Police municipale du Havre

http://www.paris-normandie.fr/article/le-h…icier-municipal

Venus simplement dresser une contravention pour stationnement gênant, les policiers municipaux ont dû faire face à la colère de la Havraise de 43 ans. « Une bonne mère de famille », décrit pourtant son avocate.
Le 18 mars dernier, Carole a garé sa Citroën devant son domicile du quartier Sainte-Cécile, au Havre. « Pour décharger mes courses », expliquera-t-elle. Toutefois, les quatre roues se trouvent sur le trottoir, reproche l’agent. Tandis que le brigadier-chef finit d’exécuter son travail, la femme au petit gabarit sort de sa maison.Elle confirme être propriétaire de l’auto.

« Elle commence à sourire et demande si on n’a pas autre chose à foutre », dit le procès-verbal. « Je leur ai juste dit que s’il voulait se faire plaisir qu’il me mette une amende » soutient la prévenue. Les policiers n’ont pas entendu ces mots. « Ça te fait bander, va te b… », rapportent-ils notamment. « En aucun cas », maintient l’intéressée.

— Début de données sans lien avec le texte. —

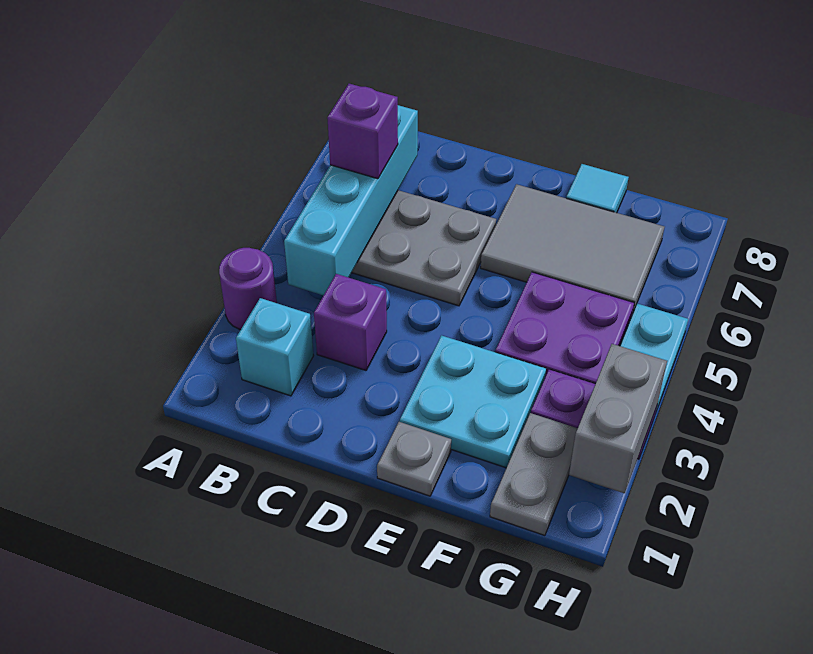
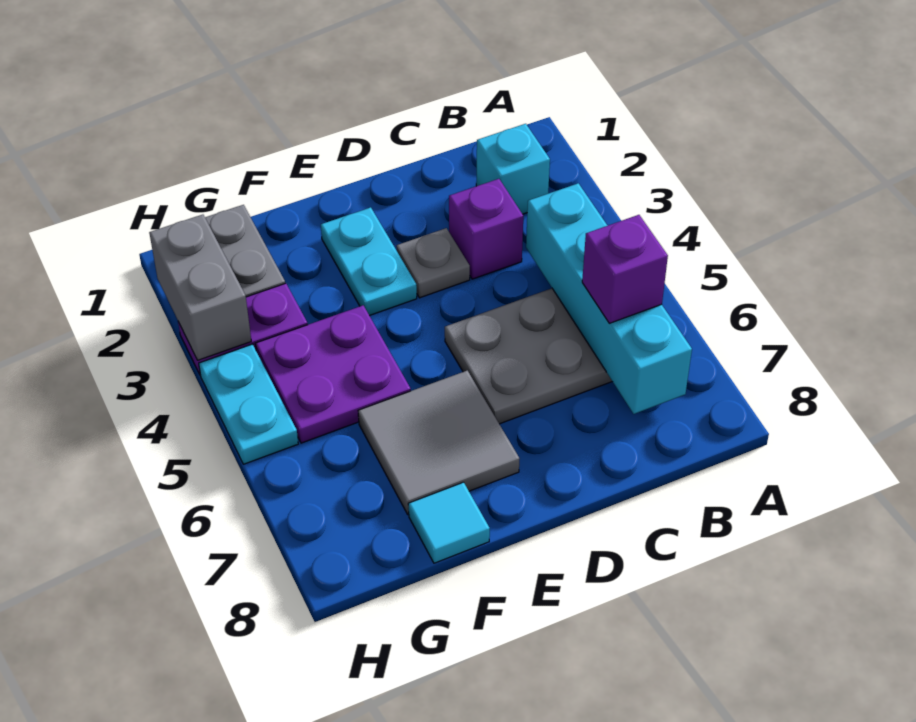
purple 1x1 round brick [219,248,277,330] -> none
grey 1x1 plate [377,422,451,496] -> grey 1x1 plate moved to [396,228,470,298]
cyan 2x2 plate [400,335,546,468] -> cyan 1x2 plate [321,207,417,316]
grey 2x3 tile [481,184,664,314] -> grey 2x2 tile [358,371,520,515]

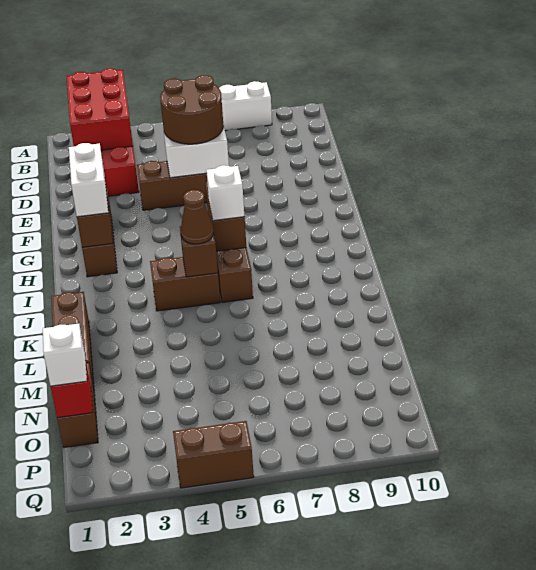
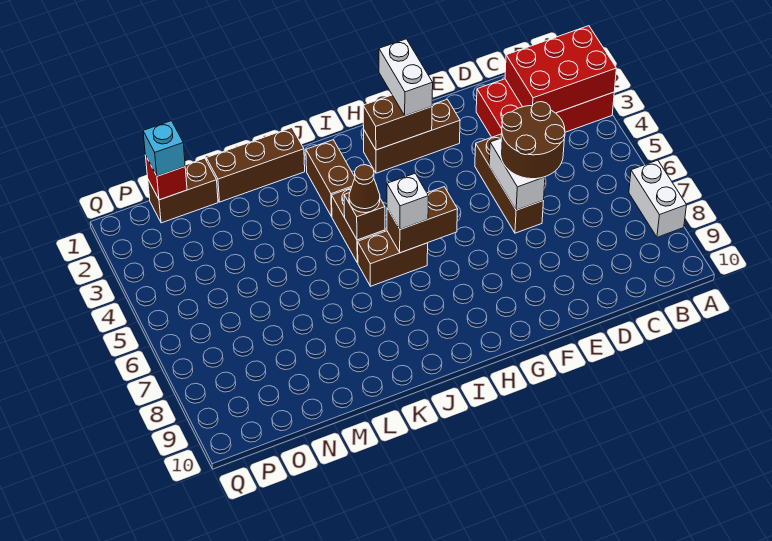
white 1x2 brick [69,143,108,217] -> white 1x2 brick turned to [379,39,433,116]
white 1x1 brick [43,324,87,386] -> cyan 1x1 brick [143,121,185,176]
brown 1x2 brick [173,421,254,488] -> brown 1x2 brick moved to [306,140,355,217]

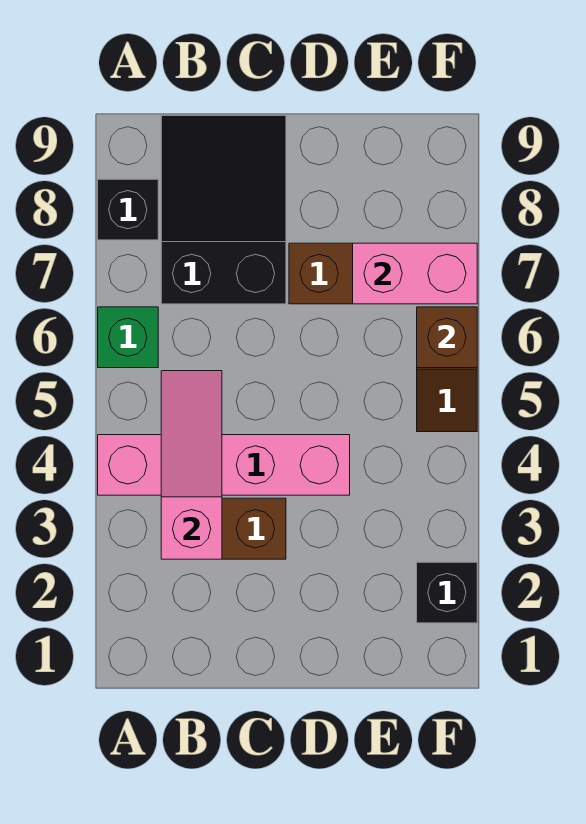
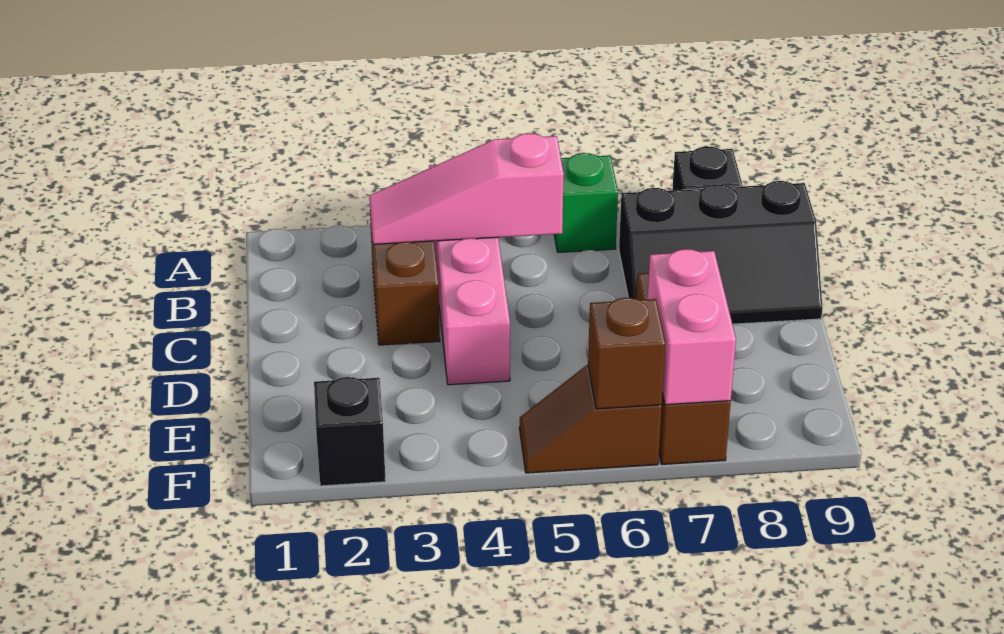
pink 1x3 slope [161,371,222,559] -> pink 1x3 slope turned to [369,133,564,244]
black 2x3 slope [161,116,286,304] -> black 2x3 slope turned to [619,181,822,324]

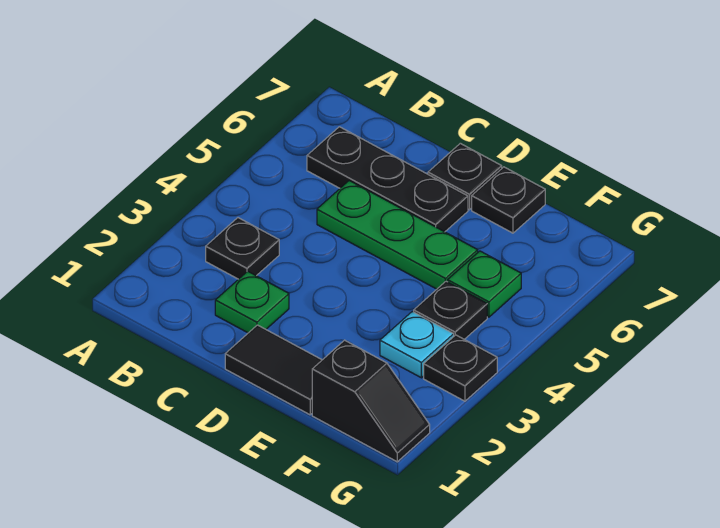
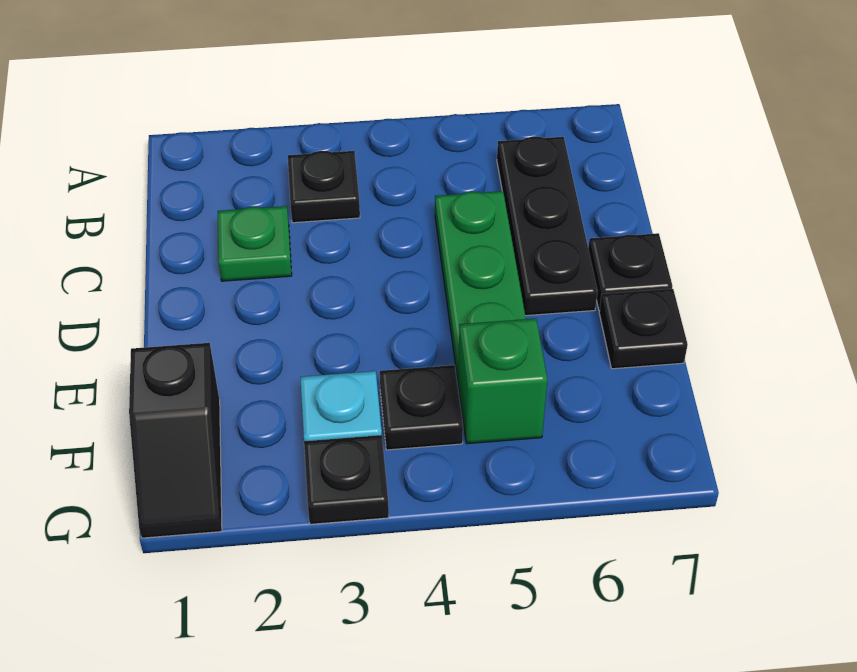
black 1x2 tile [225,325,322,415] -> none
green 1x1 plate [448,251,521,317] -> green 1x1 brick [458,318,547,444]

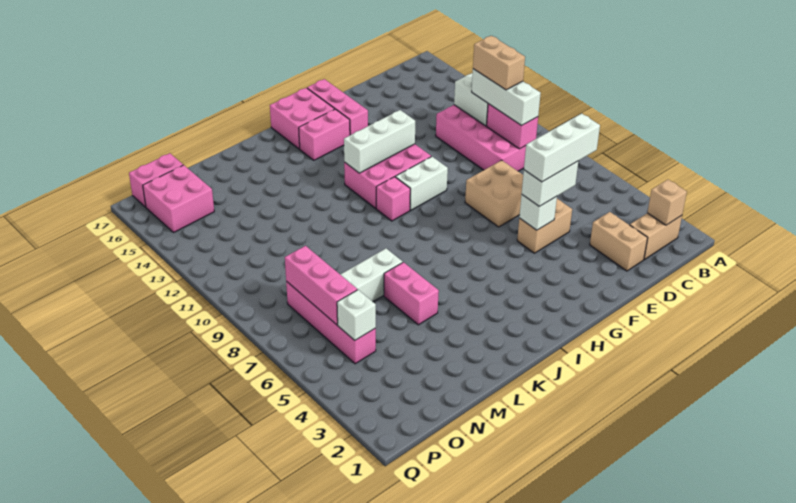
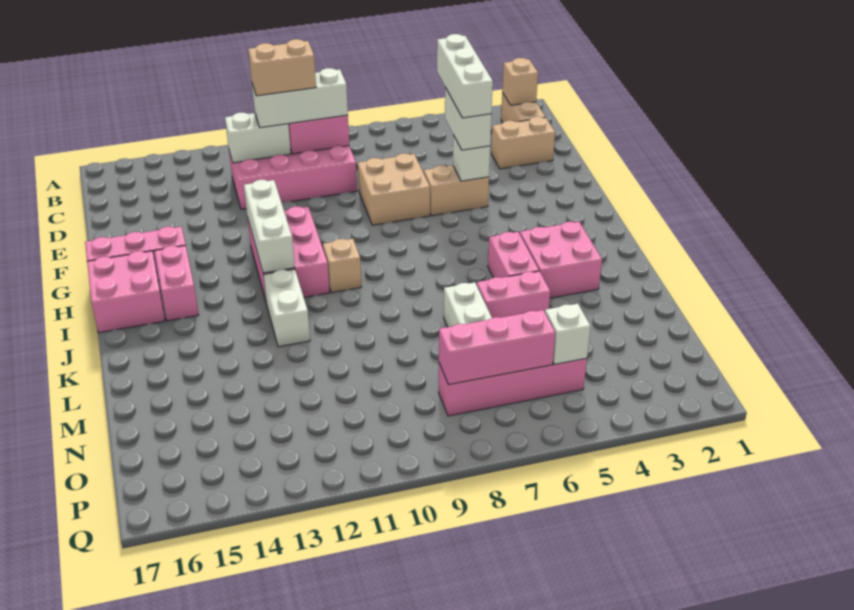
tan 1x2 brick [517,199,572,253] -> tan 1x2 brick turned to [423,165,489,216]
white 1x2 brick [395,156,448,210] -> white 1x2 brick moved to [263,269,310,347]
pink 1x1 brick [376,177,410,221] -> tan 1x1 brick [323,239,361,293]
pink 2x2 brick [143,165,214,233] -> pink 2x2 brick moved to [520,222,602,298]
pink 1x2 brick [129,153,183,207] -> pink 1x2 brick moved to [488,232,539,278]

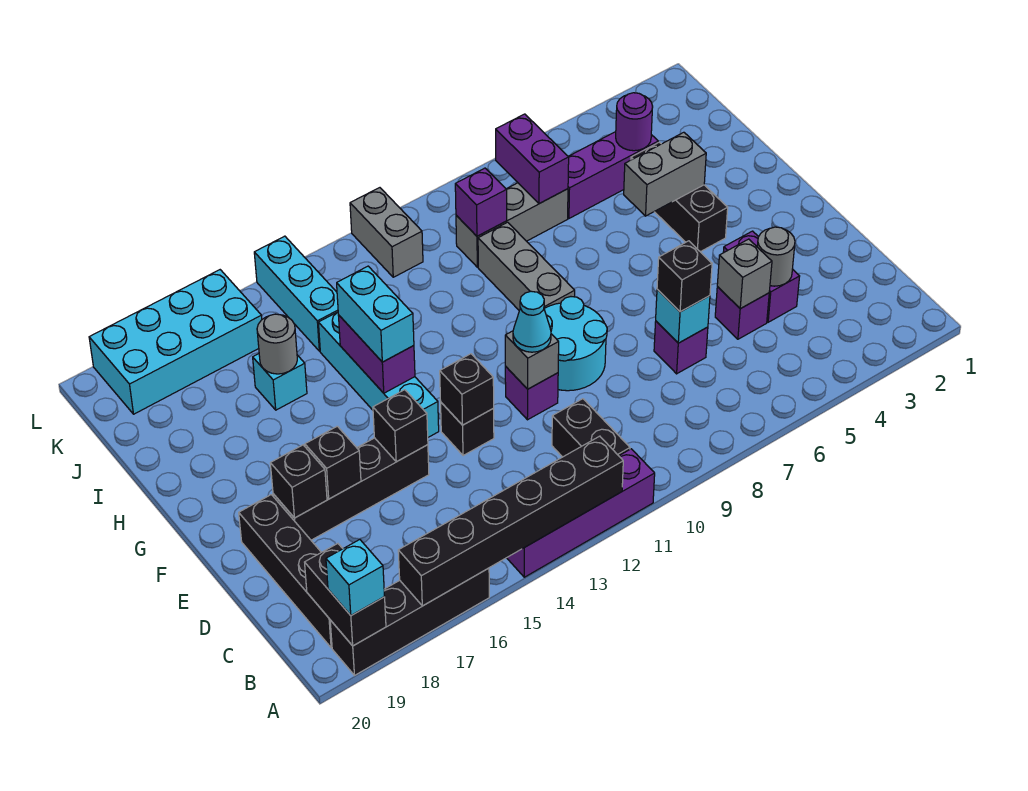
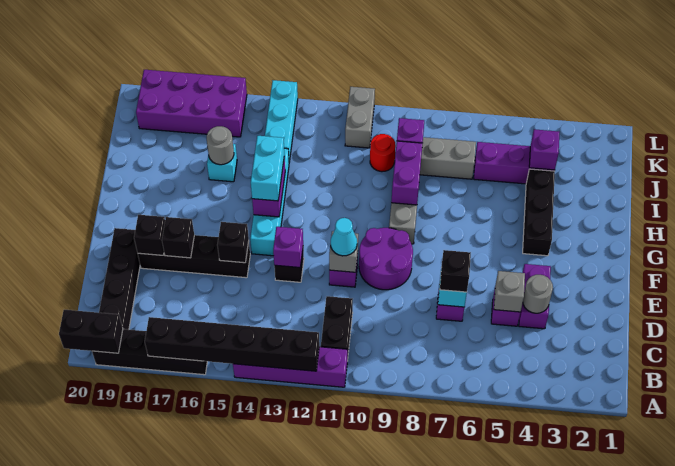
black 1x2 brick [305,544,386,646] -> black 1x2 brick turned to [59,310,123,353]
cyan 1x1 brick [326,540,385,615] -> none
cyan 2x2 round brick [544,297,607,391] -> purple 2x2 round brick [359,228,413,290]
black 1x1 brick [440,354,494,425] -> purple 1x1 brick [273,227,303,267]
grey 1x2 brick [624,132,706,216] -> none
purple 1x1 round brick [616,93,653,151] -> purple 1x1 brick [529,129,560,170]
purple 1x2 brick [496,114,569,204] -> purple 1x2 brick moved to [391,141,422,205]
none -> red 1x1 round brick [370,134,396,172]
cyan 2x4 brick [89,270,262,414] -> purple 2x4 brick [136,70,247,137]

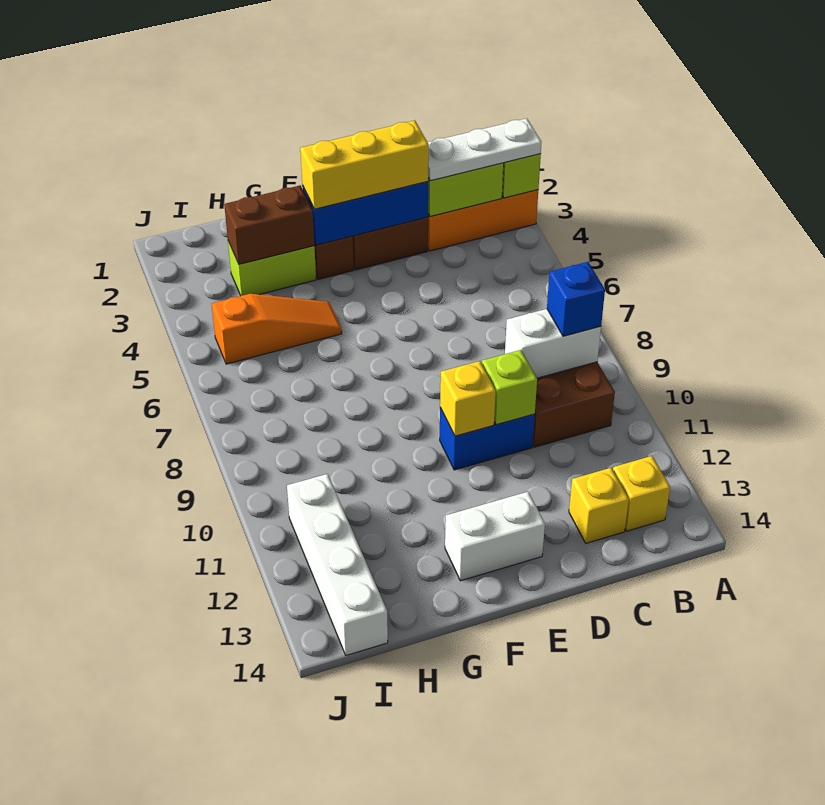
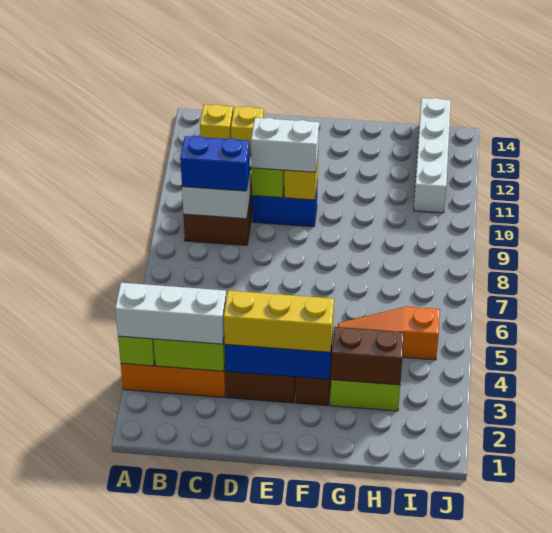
white 1x3 plate [428,118,542,181] -> white 1x3 brick [115,283,226,344]
blue 1x1 brick [547,262,605,336] -> blue 1x2 brick [180,136,250,191]
white 1x2 brick [445,492,545,581] -> white 1x2 brick moved to [251,118,319,172]

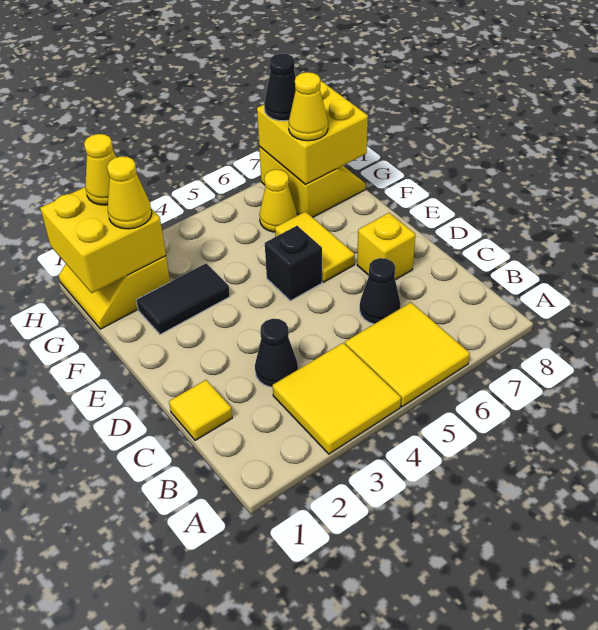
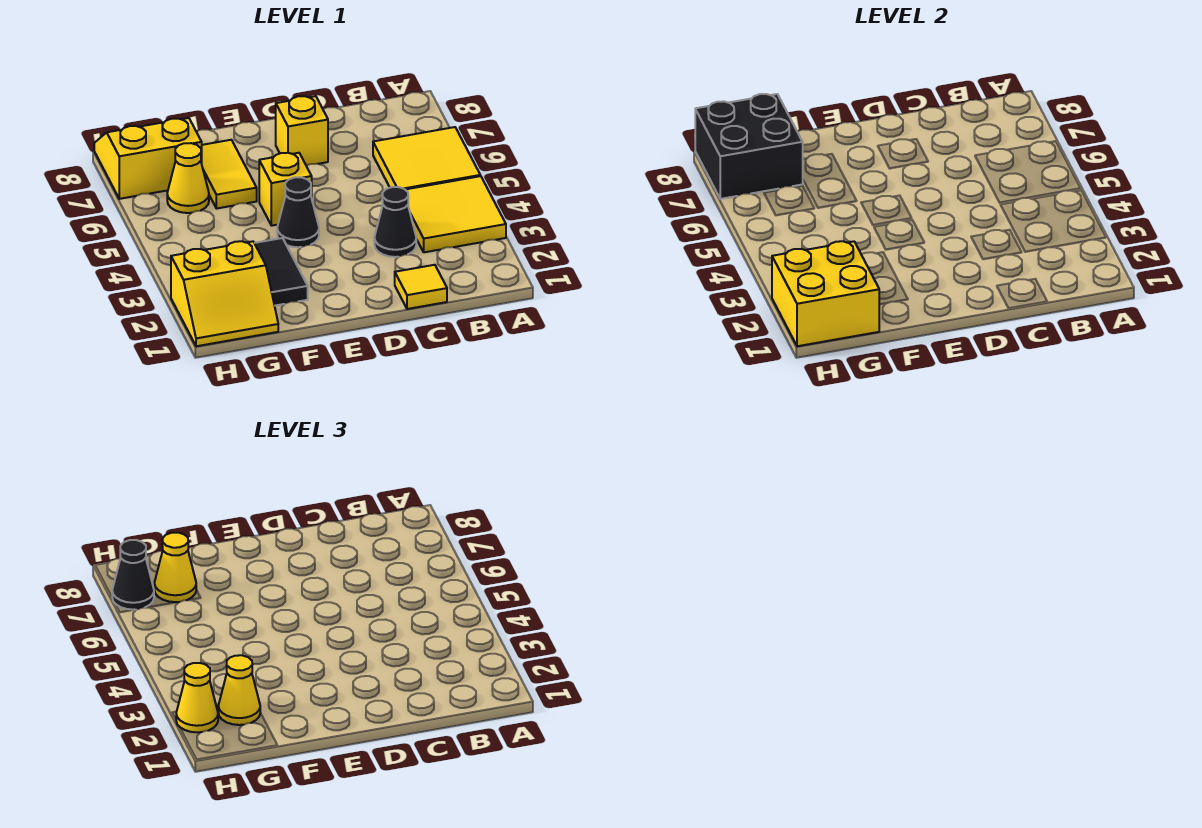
black 1x1 cone [360,258,401,324] -> black 1x1 cone moved to [277,177,319,247]
black 1x1 brick [265,226,322,301] -> yellow 1x1 brick [259,153,312,226]
yellow 1x2 tile [275,212,355,282] -> yellow 1x2 tile turned to [202,140,257,209]
yellow 2x2 brick [257,80,368,184] -> black 2x2 brick [695,94,803,199]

« De toute façon, le papier était déjà sur le pare-brise », se contredit-elle. Parce qu’elle s’emporte davantage encore au fil de l’intervention, le policier municipal attrape son poignet pour une interpellation. « Sans qu’il soit question de menottage », rappelle Me Puyt-Guérad représentant l’agent, au cours du procès en correctionnelle. « À la limite de l’hystérie », indique-t-il, la femme crie « au secours ».

Les collègues restés jusqu’ici dans la voiture de la Ville en sortent. Une fonctionnaire tente de dialoguer avec la femme en crise. Elle n’y parvient pas. Au cours de la scène, la Havraise réclame la police nationale.

Au juge, elle soutient que cette procédure pourrait être « un règlement de comptes ». Son mari et un policier municipal auraient eu un différend il y a de très nombreuses années. « Bah oui, on cherche, on cherche une explication », formule la femme esquissant un sourire. « Je suis auxiliaire de vie, j’ai toujours été polie », précise-t-elle tout en présentant un casier vierge. « On n’a aucune raison de douter que Madame soit charmante avec les gens qu’elle croise dans sa vie professionnelle, répond le parquet. Mais ce n’est pas le sujet. » Reconnue coupable d’outrage, la Havraise écope d’une peine d’avertissement : une amende de 500 € avec sursis. Elle est relaxée pour la rébellion.